DIRECTIVE: The entries below contain a stretch that opens with the line containing "hfov_deg: 47.1" and closes with the line containing "exposure_s: 1/80"; set down that stretch exactly, both ends included, and nothing else.

EXERCISE INPUTS:

○ ○ ○ ○

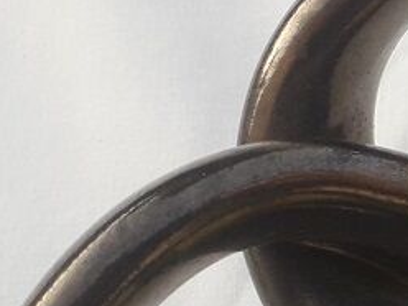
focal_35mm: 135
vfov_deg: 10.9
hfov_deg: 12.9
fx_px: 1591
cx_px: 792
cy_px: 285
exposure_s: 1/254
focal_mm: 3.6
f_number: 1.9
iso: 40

○ ○ ○ ○

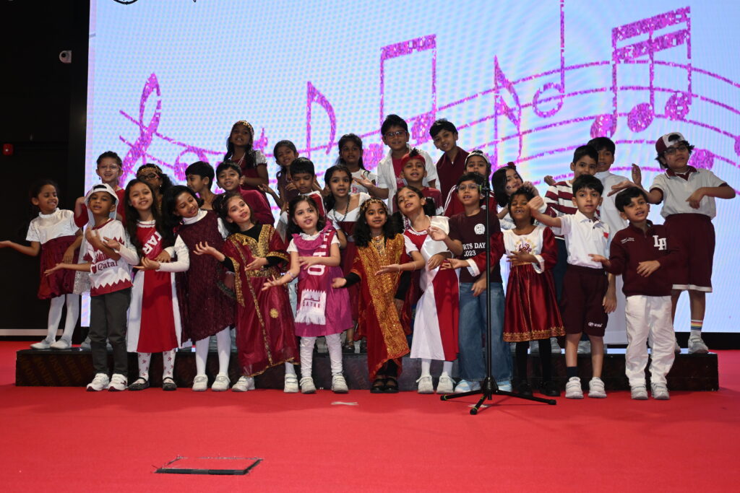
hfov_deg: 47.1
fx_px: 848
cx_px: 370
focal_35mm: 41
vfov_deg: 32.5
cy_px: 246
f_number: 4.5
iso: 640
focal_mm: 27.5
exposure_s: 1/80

○ ○ ○ ○

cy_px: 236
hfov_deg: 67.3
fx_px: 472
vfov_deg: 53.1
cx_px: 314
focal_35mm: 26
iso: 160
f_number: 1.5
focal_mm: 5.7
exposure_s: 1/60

○ ○ ○ ○

WRITTEN RESPONSE:
hfov_deg: 47.1
fx_px: 848
cx_px: 370
focal_35mm: 41
vfov_deg: 32.5
cy_px: 246
f_number: 4.5
iso: 640
focal_mm: 27.5
exposure_s: 1/80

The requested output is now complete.